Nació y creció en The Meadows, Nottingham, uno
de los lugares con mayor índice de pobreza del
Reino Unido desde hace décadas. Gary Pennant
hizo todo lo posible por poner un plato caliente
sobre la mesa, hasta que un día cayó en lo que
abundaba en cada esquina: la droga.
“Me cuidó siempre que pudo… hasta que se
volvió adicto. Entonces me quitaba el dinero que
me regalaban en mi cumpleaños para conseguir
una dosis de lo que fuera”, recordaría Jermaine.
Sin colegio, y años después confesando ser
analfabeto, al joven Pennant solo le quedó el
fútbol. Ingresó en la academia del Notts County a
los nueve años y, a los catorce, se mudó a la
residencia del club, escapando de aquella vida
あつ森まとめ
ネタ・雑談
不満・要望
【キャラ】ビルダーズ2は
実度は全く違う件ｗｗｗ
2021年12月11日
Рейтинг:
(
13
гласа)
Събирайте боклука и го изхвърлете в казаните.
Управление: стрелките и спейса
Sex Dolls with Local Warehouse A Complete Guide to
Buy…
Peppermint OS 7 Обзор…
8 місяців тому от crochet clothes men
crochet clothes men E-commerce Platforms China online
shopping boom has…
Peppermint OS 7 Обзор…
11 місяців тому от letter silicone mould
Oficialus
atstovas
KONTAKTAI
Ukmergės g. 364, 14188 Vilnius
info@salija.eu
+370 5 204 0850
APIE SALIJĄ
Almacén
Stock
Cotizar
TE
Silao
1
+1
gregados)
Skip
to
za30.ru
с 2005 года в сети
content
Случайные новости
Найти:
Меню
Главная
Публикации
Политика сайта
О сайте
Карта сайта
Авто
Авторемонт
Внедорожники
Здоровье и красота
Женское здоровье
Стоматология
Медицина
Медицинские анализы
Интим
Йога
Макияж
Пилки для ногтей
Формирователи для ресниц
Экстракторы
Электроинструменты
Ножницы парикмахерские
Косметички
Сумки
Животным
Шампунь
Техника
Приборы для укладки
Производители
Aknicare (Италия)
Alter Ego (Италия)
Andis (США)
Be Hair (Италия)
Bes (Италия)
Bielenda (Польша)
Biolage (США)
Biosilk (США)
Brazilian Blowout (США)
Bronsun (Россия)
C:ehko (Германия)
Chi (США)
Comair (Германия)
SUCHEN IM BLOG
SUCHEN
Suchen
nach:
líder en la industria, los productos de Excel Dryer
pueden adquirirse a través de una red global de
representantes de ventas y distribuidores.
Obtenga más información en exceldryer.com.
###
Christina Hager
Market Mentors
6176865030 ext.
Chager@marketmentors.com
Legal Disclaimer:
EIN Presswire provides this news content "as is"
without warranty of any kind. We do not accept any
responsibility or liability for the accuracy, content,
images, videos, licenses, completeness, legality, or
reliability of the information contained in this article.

* [TO DO] Please go over the data above and copy each line with "Италия" in it.

* [WRITTEN ANSWER]
Aknicare (Италия)
Alter Ego (Италия)
Be Hair (Италия)
Bes (Италия)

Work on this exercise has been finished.